Davis’ approach to social studies and civics won him a Golden Apple Award for Excellence in Teaching this year. The Golden Apple Foundation organized a celebration to surprise Davis with the award at Westinghouse’s gymnasium with his students and colleagues.
Being recognized as one of the state’s top teachers has been a “great opportunity for me to reflect on what I’ve been doing as a teacher the past couple years,” Davis said.
Davis is among 10 winners of the prestigious statewide award, which includes a $5,000 prize and a spring sabbatical provided by Northwestern University.
David said he was proud to be recognized for his teaching strategy, which encourages students to “see an issue and think about how to fix it.”
“We’re getting them to recognize that the stuff they walk by, the abandoned buildings they walk by, there’s a reason that’s there. Then they can think about how to get rid of them. It’s hugely empowering,” Davis said.
Westinghouse Principal W. Terrell Burgess said he nominated Davis for his work tailoring social science lessons to be culturally relevant to students’ lives.
“I don’t remember learning about history in a way that connected to me and my lived experience. I always felt like an outsider in my history classes,” Burgess said. “Students shouldn’t feel like an outsider in their learning.”
Students are more likely to succeed when they feel invested in the material they are learning, Davis said.
“The first step is letting students know how things relate to us,” he said.
Davis’ approach to education is “not only teaching people about the past. It is also giving them the belief they can change things,” he said. “I’ve done huge things around students being active in the community and seen some tremendous results. I just created an atmosphere where they could show their full potential.”

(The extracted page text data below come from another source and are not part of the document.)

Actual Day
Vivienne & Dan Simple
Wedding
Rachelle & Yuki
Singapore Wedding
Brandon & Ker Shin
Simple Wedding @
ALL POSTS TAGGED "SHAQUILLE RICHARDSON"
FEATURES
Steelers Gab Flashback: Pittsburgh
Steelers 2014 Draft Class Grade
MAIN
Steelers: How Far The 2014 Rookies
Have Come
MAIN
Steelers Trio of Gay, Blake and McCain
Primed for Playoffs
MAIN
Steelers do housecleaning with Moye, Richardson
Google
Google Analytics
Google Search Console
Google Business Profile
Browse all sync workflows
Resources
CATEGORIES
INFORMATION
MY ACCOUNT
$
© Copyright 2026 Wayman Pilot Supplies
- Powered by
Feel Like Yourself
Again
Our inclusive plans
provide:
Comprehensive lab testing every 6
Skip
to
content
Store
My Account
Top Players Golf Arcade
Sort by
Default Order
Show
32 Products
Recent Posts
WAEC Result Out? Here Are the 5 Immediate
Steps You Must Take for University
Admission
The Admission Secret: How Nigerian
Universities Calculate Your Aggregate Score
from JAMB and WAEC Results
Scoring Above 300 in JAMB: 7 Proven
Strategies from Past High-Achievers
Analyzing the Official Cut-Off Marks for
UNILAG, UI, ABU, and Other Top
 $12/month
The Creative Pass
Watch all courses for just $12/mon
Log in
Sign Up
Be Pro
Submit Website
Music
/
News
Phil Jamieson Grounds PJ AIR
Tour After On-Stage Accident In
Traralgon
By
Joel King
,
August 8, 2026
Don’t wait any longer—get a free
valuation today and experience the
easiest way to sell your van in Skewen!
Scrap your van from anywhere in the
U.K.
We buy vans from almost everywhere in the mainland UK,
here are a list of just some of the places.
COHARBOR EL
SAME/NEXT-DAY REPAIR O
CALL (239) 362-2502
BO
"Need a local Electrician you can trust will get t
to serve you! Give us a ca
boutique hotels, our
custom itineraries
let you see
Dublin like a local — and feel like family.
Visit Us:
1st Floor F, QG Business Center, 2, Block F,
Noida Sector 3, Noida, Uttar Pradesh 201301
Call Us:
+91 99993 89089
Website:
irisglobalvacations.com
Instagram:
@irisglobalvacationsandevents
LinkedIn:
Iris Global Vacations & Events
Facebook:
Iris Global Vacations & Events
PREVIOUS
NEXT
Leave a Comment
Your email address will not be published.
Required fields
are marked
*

Other teachers at Westinghouse benefit from Davis’ abilities as an educator, Burgess said. Davis is a natural leader who heads the school’s freshman-level team, where he has implemented academic support programs and mentored other teachers, the principal said.
As temporary social studies chair, Davis “singlehandedly changed the trajectory of that department,” in part by having “courageous conversations about the work that is needed to move us forward,” Burgess said.
“It wasn’t about making a name for himself. It was just that this is the work that needs to be done, and he was the one called to do it and willing to do the heavy lifting,” Burgess said.
Davis said his success as teacher continues a long tradition in his family as educators, dating back four generations. Practically every member of Davis’ family has been a teacher at some point, he said.
“This is my family business. I’ve had educators in the family since the late 1800s. For me to be up there is kind of a moment for all the educators in my family,” Davis said.